— Set exercise —
Reproduce, word for word, the passage of the forum thread below about the leaking reef tank, starting with "## Eric Muehlbauer (Jan 20, 2008)" and going on through "goldenrose (Jan 20, 2008)".

— Text segment —

# What a pain....



## Eric Muehlbauer (Jan 20, 2008)

My son got me up this morning to tell me that my 30 gal reef tank was leaking...got downstairs to find that about 5 gal of salt water had soaked into the floor....what a pain. That was todays activity...filling buckets with salt water and trying to keep these things alive until I could buy a new tank and set the whole thing up again. And my floor will be wet (and salty) for awhile. So far it seems that there are no losses...except for a relaxing Sunday....Take care, Eric


----------



## goldenrose (Jan 20, 2008)

Hope it's all taken care of! The bright side - thank goodness it wasn't a 90 gal. tank!


----------



## paphioboy (Jan 21, 2008)

Eric, i think if you remove the fish temporarily, you may be able to repair the leak with silicone... hope it helps...


----------



## likespaphs (Jan 21, 2008)

bummer, bub. think it'll help raise the humidity around the orchids? or isn't that a problem for you?


----------



## Eric Muehlbauer (Jan 21, 2008)

— Supplied data —
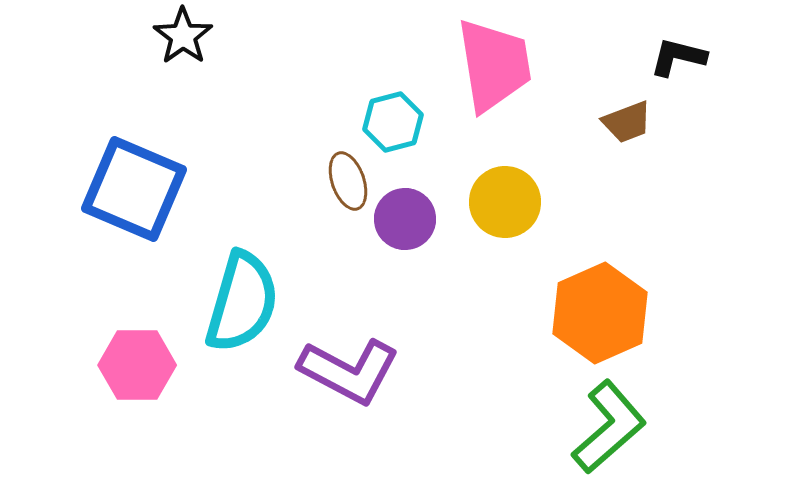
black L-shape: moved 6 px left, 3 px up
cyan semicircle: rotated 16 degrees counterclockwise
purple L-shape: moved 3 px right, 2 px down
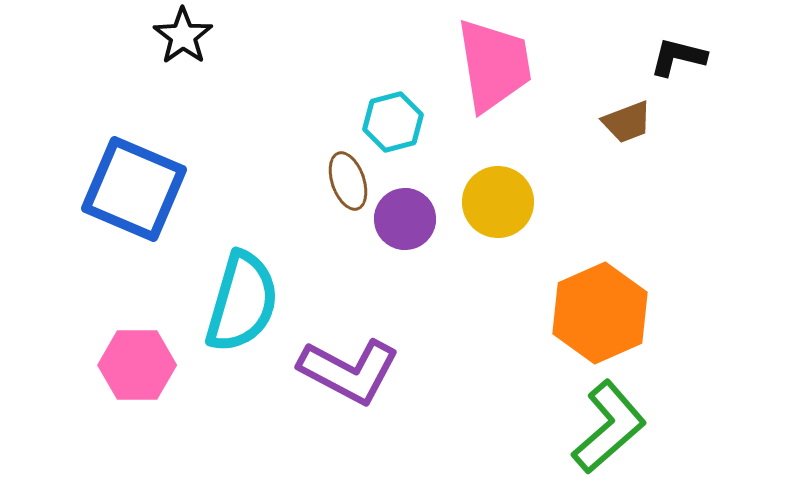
yellow circle: moved 7 px left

— Output of the task —
## Eric Muehlbauer (Jan 20, 2008)

My son got me up this morning to tell me that my 30 gal reef tank was leaking...got downstairs to find that about 5 gal of salt water had soaked into the floor....what a pain. That was todays activity...filling buckets with salt water and trying to keep these things alive until I could buy a new tank and set the whole thing up again. And my floor will be wet (and salty) for awhile. So far it seems that there are no losses...except for a relaxing Sunday....Take care, Eric


----------



## goldenrose (Jan 20, 2008)